Pictures should be excluded; otherwise, copy every entry exactly.
******************************
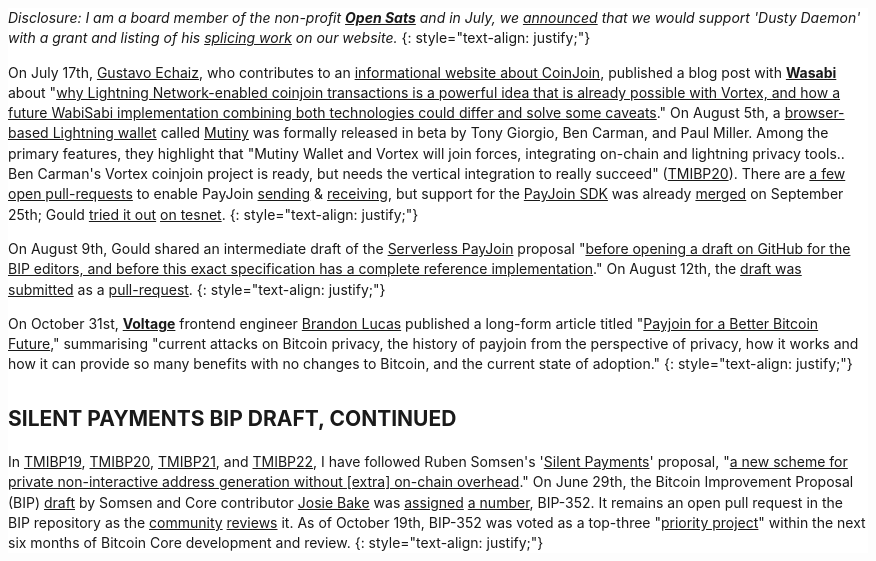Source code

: 
*Disclosure: I am a board member of the non-profit [**Open Sats**](https://opensats.org/blog/josi-baker-receives-opensats-lts-grant) and in July, we [announced](https://opensats.org/blog/bitcoin-grants-july-2023) that we would support 'Dusty Daemon' with a grant and listing of his [splicing work](https://opensats.org/projects/splicing) on our website.*
{: style="text-align: justify;"}

On July 17th, [Gustavo Echaiz](https://twitter.com/gustavojfe/status/1681035993246302211), who contributes to an [informational website about CoinJoin](https://www.coinjoins.org/), published a blog post with [**Wasabi**](https://twitter.com/wasabiwallet/status/1687060537274736641) about "[why Lightning Network-enabled coinjoin transactions is a powerful idea that is already possible with Vortex, and how a future WabiSabi implementation combining both technologies could differ and solve some caveats](https://blog.wasabiwallet.io/what-lightning-network-enabled-wabisabi-coinjoins-might-look-like/)." On August 5th, a [browser-based Lightning wallet](https://lightningdevkit.org/blog/mutiny-uses-ldk-the-first-lightning-wallet-for-the-web/) called [Mutiny](https://blog.mutinywallet.com/introducing-mutiny/) was formally released in beta by Tony Giorgio, Ben Carman, and Paul Miller. Among the primary features, they highlight that "Mutiny Wallet and Vortex will join forces, integrating on-chain and lightning privacy tools.. Ben Carman's Vortex coinjoin project is ready, but needs the vertical integration to really succeed" ([TMIBP20](https://enegnei.github.io/This-Month-In-Bitcoin-Privacy/August_2022/#august-1st---chaincase-closed)). There are [a few open pull-requests](https://github.com/search?q=org%3AMutinyWallet+payjoin&type=pullrequests) to enable PayJoin [sending](https://github.com/MutinyWallet/mutiny-web/pull/608) & [receiving](https://github.com/MutinyWallet/mutiny-node/pull/820), but support for the [PayJoin SDK](https://twitter.com/payjoindevkit/status/1709613259651698746) was already [merged](https://github.com/MutinyWallet/bitcoin-waila/pull/8) on September 25th; Gould [tried it out](https://twitter.com/bitgould/status/1709606648120033636) [on tesnet](https://mutinynet.com/tx/639e10ccc3b773b9c42f33b945b32e7edf1f1d970ca316b7389c88fc0e37df5b).
{: style="text-align: justify;"}

On August 9th, Gould shared an intermediate draft of the [Serverless PayJoin](https://gist.github.com/DanGould/243e418752fff760c9f6b23bba8a32f9) proposal "[before opening a draft on GitHub for the BIP editors, and before this exact specification has a complete reference implementation](https://lists.linuxfoundation.org/pipermail/bitcoin-dev/2023-August/021868.html)." On August 12th, the [draft was submitted](https://twitter.com/bitgould/status/1690474198034964480) as a [pull-request](https://github.com/bitcoin/bips/pull/1483).
{: style="text-align: justify;"}

On October 31st, [**Voltage**](https://voltage.cloud/our-team/) frontend engineer [Brandon Lucas](https://twitter.com/brandonstlucas/status/1719544003920621759) published a long-form article titled "[Payjoin for a Better Bitcoin Future](https://brandonlucas.net/articles/bitcoin/payjoin)," summarising "current attacks on Bitcoin privacy, the history of payjoin from the perspective of privacy, how it works and how it can provide so many benefits with no changes to Bitcoin, and the current state of adoption."
{: style="text-align: justify;"}

## SILENT PAYMENTS BIP DRAFT, CONTINUED

In [TMIBP19](https://enegnei.github.io/This-Month-In-Bitcoin-Privacy/April_2022/#march-28th---silent-payments), [TMIBP20](https://enegnei.github.io/This-Month-In-Bitcoin-Privacy/August_2022/#may-26th---mining-pool-integrates-paynyms), [TMIBP21](https://enegnei.github.io/This-Month-In-Bitcoin-Privacy/November_2022/#october-15th---silent-payments-continued), and [TMIBP22](https://enegnei.github.io/This-Month-In-Bitcoin-Privacy/April_2023/#march-9th---silent-payments-bip-draft), I have followed Ruben Somsen's '[Silent Payments](https://gist.github.com/RubenSomsen/c43b79517e7cb701ebf77eec6dbb46b8)' proposal, "[a new scheme for private non-interactive address generation without [extra] on-chain overhead](https://lists.linuxfoundation.org/pipermail/bitcoin-dev/2022-March/020180.html)." On June 29th, the Bitcoin Improvement Proposal (BIP) [draft](https://github.com/josibake/bips/blob/silent-payments-bip-draft/bip-0000.mediawiki) by Somsen and Core contributor [Josie Bake](https://github.com/josibake) was [assigned](https://twitter.com/SomsenRuben/status/1674461074618298386) [a number](https://github.com/bitcoin/bips/pull/1458#issuecomment-1613507274), BIP-352. It remains an open pull request in the BIP repository as the [community](https://bitcoinops.org/en/newsletters/2023/08/09/#bitcoin-core-pr-review-club) [reviews](https://bitcoincore.reviews/28122) it. As of October 19th, BIP-352 was voted as a top-three "[priority project](https://github.com/bitcoin/bitcoin/issues/28642)" within the next six months of Bitcoin Core development and review.
{: style="text-align: justify;"}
******************************
> [Result of this exercise]:
Source code

: 
*Disclosure: I am a board member of the non-profit [**Open Sats**](https://opensats.org/blog/josi-baker-receives-opensats-lts-grant) and in July, we [announced](https://opensats.org/blog/bitcoin-grants-july-2023) that we would support 'Dusty Daemon' with a grant and listing of his [splicing work](https://opensats.org/projects/splicing) on our website.*
{: style="text-align: justify;"}

On July 17th, [Gustavo Echaiz](https://twitter.com/gustavojfe/status/1681035993246302211), who contributes to an [informational website about CoinJoin](https://www.coinjoins.org/), published a blog post with [**Wasabi**](https://twitter.com/wasabiwallet/status/1687060537274736641) about "[why Lightning Network-enabled coinjoin transactions is a powerful idea that is already possible with Vortex, and how a future WabiSabi implementation combining both technologies could differ and solve some caveats](https://blog.wasabiwallet.io/what-lightning-network-enabled-wabisabi-coinjoins-might-look-like/)." On August 5th, a [browser-based Lightning wallet](https://lightningdevkit.org/blog/mutiny-uses-ldk-the-first-lightning-wallet-for-the-web/) called [Mutiny](https://blog.mutinywallet.com/introducing-mutiny/) was formally released in beta by Tony Giorgio, Ben Carman, and Paul Miller. Among the primary features, they highlight that "Mutiny Wallet and Vortex will join forces, integrating on-chain and lightning privacy tools.. Ben Carman's Vortex coinjoin project is ready, but needs the vertical integration to really succeed" ([TMIBP20](https://enegnei.github.io/This-Month-In-Bitcoin-Privacy/August_2022/#august-1st---chaincase-closed)). There are [a few open pull-requests](https://github.com/search?q=org%3AMutinyWallet+payjoin&type=pullrequests) to enable PayJoin [sending](https://github.com/MutinyWallet/mutiny-web/pull/608) & [receiving](https://github.com/MutinyWallet/mutiny-node/pull/820), but support for the [PayJoin SDK](https://twitter.com/payjoindevkit/status/1709613259651698746) was already [merged](https://github.com/MutinyWallet/bitcoin-waila/pull/8) on September 25th; Gould [tried it out](https://twitter.com/bitgould/status/1709606648120033636) [on tesnet](https://mutinynet.com/tx/639e10ccc3b773b9c42f33b945b32e7edf1f1d970ca316b7389c88fc0e37df5b).
{: style="text-align: justify;"}

On August 9th, Gould shared an intermediate draft of the [Serverless PayJoin](https://gist.github.com/DanGould/243e418752fff760c9f6b23bba8a32f9) proposal "[before opening a draft on GitHub for the BIP editors, and before this exact specification has a complete reference implementation](https://lists.linuxfoundation.org/pipermail/bitcoin-dev/2023-August/021868.html)." On August 12th, the [draft was submitted](https://twitter.com/bitgould/status/1690474198034964480) as a [pull-request](https://github.com/bitcoin/bips/pull/1483).
{: style="text-align: justify;"}

On October 31st, [**Voltage**](https://voltage.cloud/our-team/) frontend engineer [Brandon Lucas](https://twitter.com/brandonstlucas/status/1719544003920621759) published a long-form article titled "[Payjoin for a Better Bitcoin Future](https://brandonlucas.net/articles/bitcoin/payjoin)," summarising "current attacks on Bitcoin privacy, the history of payjoin from the perspective of privacy, how it works and how it can provide so many benefits with no changes to Bitcoin, and the current state of adoption."
{: style="text-align: justify;"}

## SILENT PAYMENTS BIP DRAFT, CONTINUED

In [TMIBP19](https://enegnei.github.io/This-Month-In-Bitcoin-Privacy/April_2022/#march-28th---silent-payments), [TMIBP20](https://enegnei.github.io/This-Month-In-Bitcoin-Privacy/August_2022/#may-26th---mining-pool-integrates-paynyms), [TMIBP21](https://enegnei.github.io/This-Month-In-Bitcoin-Privacy/November_2022/#october-15th---silent-payments-continued), and [TMIBP22](https://enegnei.github.io/This-Month-In-Bitcoin-Privacy/April_2023/#march-9th---silent-payments-bip-draft), I have followed Ruben Somsen's '[Silent Payments](https://gist.github.com/RubenSomsen/c43b79517e7cb701ebf77eec6dbb46b8)' proposal, "[a new scheme for private non-interactive address generation without [extra] on-chain overhead](https://lists.linuxfoundation.org/pipermail/bitcoin-dev/2022-March/020180.html)." On June 29th, the Bitcoin Improvement Proposal (BIP) [draft](https://github.com/josibake/bips/blob/silent-payments-bip-draft/bip-0000.mediawiki) by Somsen and Core contributor [Josie Bake](https://github.com/josibake) was [assigned](https://twitter.com/SomsenRuben/status/1674461074618298386) [a number](https://github.com/bitcoin/bips/pull/1458#issuecomment-1613507274), BIP-352. It remains an open pull request in the BIP repository as the [community](https://bitcoinops.org/en/newsletters/2023/08/09/#bitcoin-core-pr-review-club) [reviews](https://bitcoincore.reviews/28122) it. As of October 19th, BIP-352 was voted as a top-three "[priority project](https://github.com/bitcoin/bitcoin/issues/28642)" within the next six months of Bitcoin Core development and review.
{: style="text-align: justify;"}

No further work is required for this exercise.